Short problem: Reproduce the items from the line with "pose: elev=89.5 azim=269.9" to the line with "Dot at: (226, 182)", replacing each "roll" with "tilt" and changing nothing else.
%%
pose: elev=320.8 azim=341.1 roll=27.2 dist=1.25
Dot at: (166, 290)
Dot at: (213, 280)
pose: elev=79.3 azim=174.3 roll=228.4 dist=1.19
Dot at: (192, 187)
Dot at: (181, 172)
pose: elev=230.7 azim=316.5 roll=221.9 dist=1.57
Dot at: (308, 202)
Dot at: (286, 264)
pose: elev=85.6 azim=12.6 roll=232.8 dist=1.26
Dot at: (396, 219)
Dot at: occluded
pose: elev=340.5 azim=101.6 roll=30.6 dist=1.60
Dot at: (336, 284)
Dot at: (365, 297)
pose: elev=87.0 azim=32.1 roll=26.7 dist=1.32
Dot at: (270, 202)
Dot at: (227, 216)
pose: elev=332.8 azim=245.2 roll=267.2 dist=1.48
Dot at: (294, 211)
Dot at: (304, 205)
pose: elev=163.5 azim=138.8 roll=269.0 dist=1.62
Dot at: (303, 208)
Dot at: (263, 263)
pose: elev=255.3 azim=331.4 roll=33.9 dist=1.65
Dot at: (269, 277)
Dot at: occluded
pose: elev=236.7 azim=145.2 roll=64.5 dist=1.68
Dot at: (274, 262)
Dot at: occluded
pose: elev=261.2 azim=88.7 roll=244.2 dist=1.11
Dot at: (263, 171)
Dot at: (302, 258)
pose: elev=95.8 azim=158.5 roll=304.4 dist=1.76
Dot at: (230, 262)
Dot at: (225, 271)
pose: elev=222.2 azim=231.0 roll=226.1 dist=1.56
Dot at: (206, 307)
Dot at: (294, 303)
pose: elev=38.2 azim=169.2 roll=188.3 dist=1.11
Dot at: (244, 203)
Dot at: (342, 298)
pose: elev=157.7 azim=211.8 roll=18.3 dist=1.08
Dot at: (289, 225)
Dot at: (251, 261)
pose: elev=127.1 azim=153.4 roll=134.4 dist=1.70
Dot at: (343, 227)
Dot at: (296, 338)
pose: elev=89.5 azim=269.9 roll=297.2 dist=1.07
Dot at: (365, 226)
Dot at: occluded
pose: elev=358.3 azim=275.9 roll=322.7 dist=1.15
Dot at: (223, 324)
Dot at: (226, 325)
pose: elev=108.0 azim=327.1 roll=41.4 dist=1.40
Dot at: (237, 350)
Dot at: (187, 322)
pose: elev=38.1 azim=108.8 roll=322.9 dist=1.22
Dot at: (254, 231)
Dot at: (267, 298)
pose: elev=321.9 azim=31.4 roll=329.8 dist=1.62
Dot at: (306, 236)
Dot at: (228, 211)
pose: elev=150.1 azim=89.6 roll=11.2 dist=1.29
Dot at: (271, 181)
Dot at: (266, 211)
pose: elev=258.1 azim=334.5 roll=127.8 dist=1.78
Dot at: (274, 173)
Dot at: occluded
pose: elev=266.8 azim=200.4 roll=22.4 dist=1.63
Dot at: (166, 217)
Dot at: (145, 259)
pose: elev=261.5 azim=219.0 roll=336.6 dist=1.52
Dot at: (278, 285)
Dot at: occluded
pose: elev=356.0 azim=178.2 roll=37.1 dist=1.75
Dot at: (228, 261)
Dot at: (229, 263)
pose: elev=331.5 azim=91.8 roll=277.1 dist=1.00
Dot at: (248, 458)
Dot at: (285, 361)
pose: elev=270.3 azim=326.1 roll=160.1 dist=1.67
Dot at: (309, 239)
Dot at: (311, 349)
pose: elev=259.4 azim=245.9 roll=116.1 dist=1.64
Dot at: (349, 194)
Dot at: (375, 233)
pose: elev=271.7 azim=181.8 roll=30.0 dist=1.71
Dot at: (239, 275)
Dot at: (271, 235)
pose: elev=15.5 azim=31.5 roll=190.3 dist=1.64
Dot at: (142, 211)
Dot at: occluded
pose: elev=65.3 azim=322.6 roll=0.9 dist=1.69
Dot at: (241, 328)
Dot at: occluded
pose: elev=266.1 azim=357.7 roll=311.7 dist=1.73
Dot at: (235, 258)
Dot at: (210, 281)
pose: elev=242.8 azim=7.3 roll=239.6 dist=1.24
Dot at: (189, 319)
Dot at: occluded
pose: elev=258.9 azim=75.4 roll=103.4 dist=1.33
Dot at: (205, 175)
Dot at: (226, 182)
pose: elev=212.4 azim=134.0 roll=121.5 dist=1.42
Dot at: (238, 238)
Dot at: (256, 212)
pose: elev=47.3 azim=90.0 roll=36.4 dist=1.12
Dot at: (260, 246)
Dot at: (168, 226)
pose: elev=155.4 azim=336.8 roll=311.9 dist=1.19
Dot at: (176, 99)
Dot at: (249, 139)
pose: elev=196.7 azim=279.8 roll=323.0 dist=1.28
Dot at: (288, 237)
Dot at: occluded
%%
Reply to the exercise:
pose: elev=89.5 azim=269.9 tilt=297.2 dist=1.07
Dot at: (365, 226)
Dot at: occluded
pose: elev=358.3 azim=275.9 tilt=322.7 dist=1.15
Dot at: (223, 324)
Dot at: (226, 325)
pose: elev=108.0 azim=327.1 tilt=41.4 dist=1.40
Dot at: (237, 350)
Dot at: (187, 322)
pose: elev=38.1 azim=108.8 tilt=322.9 dist=1.22
Dot at: (254, 231)
Dot at: (267, 298)
pose: elev=321.9 azim=31.4 tilt=329.8 dist=1.62
Dot at: (306, 236)
Dot at: (228, 211)
pose: elev=150.1 azim=89.6 tilt=11.2 dist=1.29
Dot at: (271, 181)
Dot at: (266, 211)
pose: elev=258.1 azim=334.5 tilt=127.8 dist=1.78
Dot at: (274, 173)
Dot at: occluded
pose: elev=266.8 azim=200.4 tilt=22.4 dist=1.63
Dot at: (166, 217)
Dot at: (145, 259)
pose: elev=261.5 azim=219.0 tilt=336.6 dist=1.52
Dot at: (278, 285)
Dot at: occluded
pose: elev=356.0 azim=178.2 tilt=37.1 dist=1.75
Dot at: (228, 261)
Dot at: (229, 263)
pose: elev=331.5 azim=91.8 tilt=277.1 dist=1.00
Dot at: (248, 458)
Dot at: (285, 361)
pose: elev=270.3 azim=326.1 tilt=160.1 dist=1.67
Dot at: (309, 239)
Dot at: (311, 349)
pose: elev=259.4 azim=245.9 tilt=116.1 dist=1.64
Dot at: (349, 194)
Dot at: (375, 233)
pose: elev=271.7 azim=181.8 tilt=30.0 dist=1.71
Dot at: (239, 275)
Dot at: (271, 235)
pose: elev=15.5 azim=31.5 tilt=190.3 dist=1.64
Dot at: (142, 211)
Dot at: occluded
pose: elev=65.3 azim=322.6 tilt=0.9 dist=1.69
Dot at: (241, 328)
Dot at: occluded
pose: elev=266.1 azim=357.7 tilt=311.7 dist=1.73
Dot at: (235, 258)
Dot at: (210, 281)
pose: elev=242.8 azim=7.3 tilt=239.6 dist=1.24
Dot at: (189, 319)
Dot at: occluded
pose: elev=258.9 azim=75.4 tilt=103.4 dist=1.33
Dot at: (205, 175)
Dot at: (226, 182)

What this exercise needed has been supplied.